Menurut dia, hal tersebut berpotensi memberi tekanan tambahan kepada instrumen fiskal yang saat ini tengah meredam guncangan dari ketidakpastian situasi, utamanya faktor global.
“Tidak ada urgensi melakukan penerimaan PNS disebabkan APBN 2023 memiliki kemampuan yang terbatas. Disamping itu, desain kebijakan pegawai sipil negara adalah efisiensi sebagaimana yang tertulis dalam dokumen KEM PPKF,” ujarnya melalui pesan tertulis pada Rabu, 14 Juni.
Achmad menjelaskan, pemerintah sudah mengeluarkan pernyataan jika kebijakan reformasi birokrasi pada tahun ini dilakukan dengan inovasi pelayanan publik digital, sistem pemerintahan berbasis elektronik (e-office), mekanisme reward and punishment, rightsizing organisasi dan personil pemerintahan, dan perumusan design reformasi pensiun.
“Penambahan PNS baru menyebabkan organisasi PNS tidak right sizing, terlalu gemuk dan terlalu membebani anggaran negara,” tuturnya.
BACA JUGA:
Ahmad mencatat, APBN 2023 telah disetujui pada Rapat Paripurna DPR ke-7 Masa Persidangan I Tahun Sidang 2022-2023 pada september 2022 lalu. Disebutkan bahwa dalam ketentuan tersebut tidak ada anggaran untuk membayar gaji PNS baru. Ini artinya tidak ada niat pemerintah membuka penerimaan PNS baru.

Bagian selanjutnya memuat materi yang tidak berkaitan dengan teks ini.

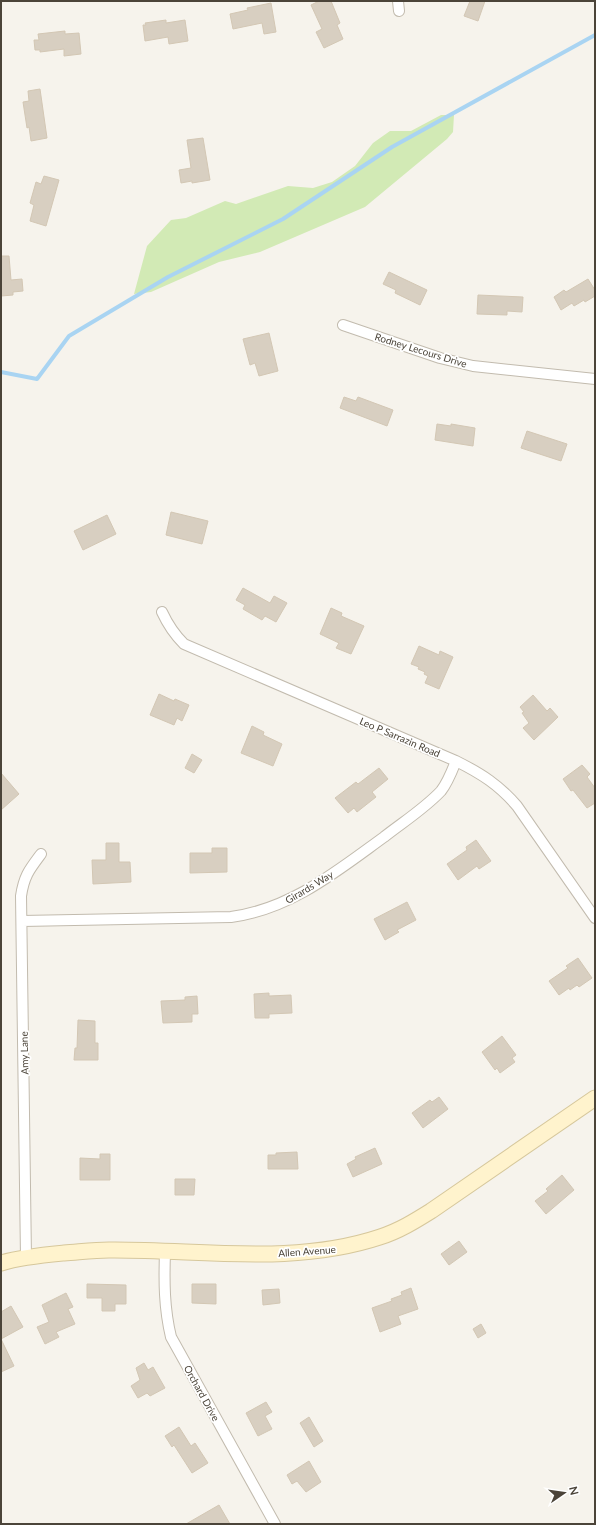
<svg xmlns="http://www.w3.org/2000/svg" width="596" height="1525" font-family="Lato,sans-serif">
  <rect width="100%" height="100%" fill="#f6f3ec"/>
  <path fill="#d2eab5" d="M441 115H454L453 132 447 139 365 207 260 252 219 262 151 292 134 294 147 246 171 220 186 218 225 201 236 204 288 186 313 188 332 182 355 166 373 143 390 131H411Z"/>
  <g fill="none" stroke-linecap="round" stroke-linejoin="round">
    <path stroke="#a9d4f2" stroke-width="4" d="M1 372 37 379 69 336 168 277 283 219 392 147 595 35"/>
  </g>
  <path fill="#d8cfc1" stroke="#d3c7b4" d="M319 1H331L340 23 337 25 343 39 324 48 316 32 322 29 311 5Z
    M470 1H485L478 21 464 16Z
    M271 3 276 32 264 34 262 23 233 29 230 14 248 10 247 8Z
    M166 20V23L185 20 188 41 169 44 168 37 145 41 143 25H146L145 23Z
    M65 31V34L79 33 81 54 64 56V49L40 52V50H35L34 40H39L38 34Z
    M40 89 47 138 31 141 29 127 27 128 23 102 29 101 28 91Z
    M203 138 210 180 192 183V181L181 183 179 170 191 168 187 140Z
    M44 176 59 180 46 226 30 221 34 205 30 203 36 182 41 184Z
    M1 256H9L11 280 22 279 23 291 13 292V295L1 296Z
    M389 272 427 290 420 305 395 293 396 290 383 284Z
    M588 279 595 290V296L585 302 584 300 574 306 572 303 561 310 554 297 564 290 566 292Z
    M478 295 523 297 522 312 507 311V315L477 314Z
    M269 333 278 371 259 376 255 363 250 365 243 339Z
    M344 397 356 401 358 397 393 410 387 426 340 408Z
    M437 424 451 426V424L475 428 473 446 435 440Z
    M527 431 567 444 561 461 521 448Z
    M171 512 208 521 202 544 166 535Z
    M107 515 116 534 83 550 74 531Z
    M243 588 270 603 274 596 287 603 276 622 265 616 262 620 243 609 245 605 236 600Z
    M331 608 342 613 341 616 364 626 351 654 336 648 339 643 320 634Z
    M419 646 439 655 440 651 453 657 439 689 425 683 428 676 424 674 425 672 418 669 419 667 411 664Z
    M159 694 174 701 175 699 189 705 182 721 177 718 174 725 150 715Z
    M533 695 547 711 550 708 558 717 534 740 523 728 529 723 522 713 524 712 520 707Z
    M252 726 264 732 263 735 282 744 273 766 241 753Z
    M192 754 202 760 194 773 185 768Z
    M582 765 590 774 587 777 595 788V803L587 808 573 790 571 791 563 779Z
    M379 768 388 779 372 792 376 797 357 812 354 808 348 813 335 798 356 782 358 784Z
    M1 773 19 794 1 810Z
    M476 840 491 861 479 869 477 866 458 880 447 864 467 850 466 847Z
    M106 843H119V862H130L131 882 93 884 92 860H106Z
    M212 848H227V872L190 873V853H212Z
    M407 902 416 920 397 930 399 932 385 940 374 919Z
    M578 958 592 978 579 987 577 985 570 990 569 988 559 995 549 981 568 968 566 966Z
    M269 993V996L291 995 292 1013 269 1014V1018H255L254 994Z
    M197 996 198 1014H192V1022L163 1023 161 1001 185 1000V997Z
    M78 1020 95 1021V1043H98V1060H74L75 1048H77Z
    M502 1036 516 1055 512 1058 515 1062 500 1073 497 1068 495 1070 482 1052Z
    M439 1097 448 1109 423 1128 412 1113 430 1100 432 1102Z
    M375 1148 382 1164 353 1177 347 1164 356 1159 355 1157Z
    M297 1152 298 1169H268V1155H276V1153Z
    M100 1154H110V1180H80V1158L100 1159Z
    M562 1175 574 1190 546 1214 535 1201 548 1191 546 1189Z
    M175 1179H195L194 1195H175Z
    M459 1241 467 1252 449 1265 441 1254Z
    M87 1284 126 1285V1304H115V1311H102V1298H87Z
    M192 1284H216V1304L192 1303Z
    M411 1288 418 1309 398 1316 401 1324 380 1332 372 1308 392 1301 391 1299 402 1295 401 1292Z
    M279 1289 280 1303 263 1305 262 1290Z
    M66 1293 73 1307 68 1309 75 1324 56 1332 59 1337 45 1344 37 1327 49 1322 42 1305Z
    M11 1306 23 1327 1 1339V1312Z
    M481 1324 486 1333 478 1338 473 1329Z
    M1 1339 14 1366 1 1372Z
    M144 1363 148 1370 153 1367 165 1388 150 1396 147 1393 138 1398 131 1386 140 1380 136 1368Z
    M266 1402 272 1412 265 1416 272 1429 258 1436 246 1413Z
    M309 1417 323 1441 314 1447 300 1423Z
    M179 1427 191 1446 195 1443 208 1463 192 1473 174 1445 172 1447 165 1436Z
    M309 1461 321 1482 306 1492 297 1481 292 1484 287 1475Z
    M219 1505 230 1524H186Z"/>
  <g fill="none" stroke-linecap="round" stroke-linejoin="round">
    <defs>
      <path id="street" d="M398 1 399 11
        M343 325 440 358 473 366 595 379
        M162 612C168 625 174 634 184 644L456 761C482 774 499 785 517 806L595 918
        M22 921 231 917C291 909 337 871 384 837 403 822 424 809 441 791 448 782 452 771 456 761
        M165 1252C164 1281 164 1308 171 1337L275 1524
        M26 1258 21 896C24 876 29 870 41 854"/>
      <path id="secondary" d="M1 1263C21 1257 43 1255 64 1253 79 1252 94 1250 109 1250 199 1249 293 1266 380 1237 399 1231 415 1221 431 1211L595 1098"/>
    </defs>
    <use href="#street" stroke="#c2bbae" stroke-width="12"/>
    <use href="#secondary" stroke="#d6c79b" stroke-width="17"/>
    <use href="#street" stroke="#fff" stroke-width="10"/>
    <use href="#secondary" stroke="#fff3cd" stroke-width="15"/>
  </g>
  <g text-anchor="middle" stroke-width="3.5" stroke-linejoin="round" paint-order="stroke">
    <g font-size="10" fill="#4b4439" stroke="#fff">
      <text transform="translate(421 350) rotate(17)" y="4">Rodney Lecours Drive</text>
      <text transform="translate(400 737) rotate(23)" y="4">Leo P Sarrazin Road</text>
      <text transform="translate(309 887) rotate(-31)" y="4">Girards Way</text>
      <text transform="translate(24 1053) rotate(-91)" y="4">Amy Lane</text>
      <text transform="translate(307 1251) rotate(-4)" y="4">Allen Avenue</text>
      <text transform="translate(202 1393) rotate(61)" y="4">Orchard Drive</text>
    </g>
  </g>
  <rect width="596" height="1525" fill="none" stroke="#4b4439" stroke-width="4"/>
  <g transform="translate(564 1493) rotate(77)" stroke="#ffffff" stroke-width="3" paint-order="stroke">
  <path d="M0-3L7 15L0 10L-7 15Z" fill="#4b4439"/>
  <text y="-6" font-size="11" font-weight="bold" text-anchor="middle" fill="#4b4439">N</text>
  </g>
</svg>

Adapun APBN 2023, belanja pegawai naik menjadi Rp442,6 triliun atau 2,10 persen dari Produk Domestik Bruto (PDB). Ini bersumber dari belanja untuk gaji dan tunjangan sebesar Rp1.77,9 triliun, honorarium, lembur, tunjangan khusus Rp95 triliun, dan kontribusi sosial sebesar Rp169,7 triliun.
Tercatat pada APBN 2023, Belanja pegawai naik sebesar 2.10 persen PDB. Namun, kenaikan tersebut sama seperti 2020, 2021 dan 2022 (kenaikan kisaran 2,10 persen hingga 2,28 persen) dimana tahun tersebut tidak ada penambahan CPNS baru.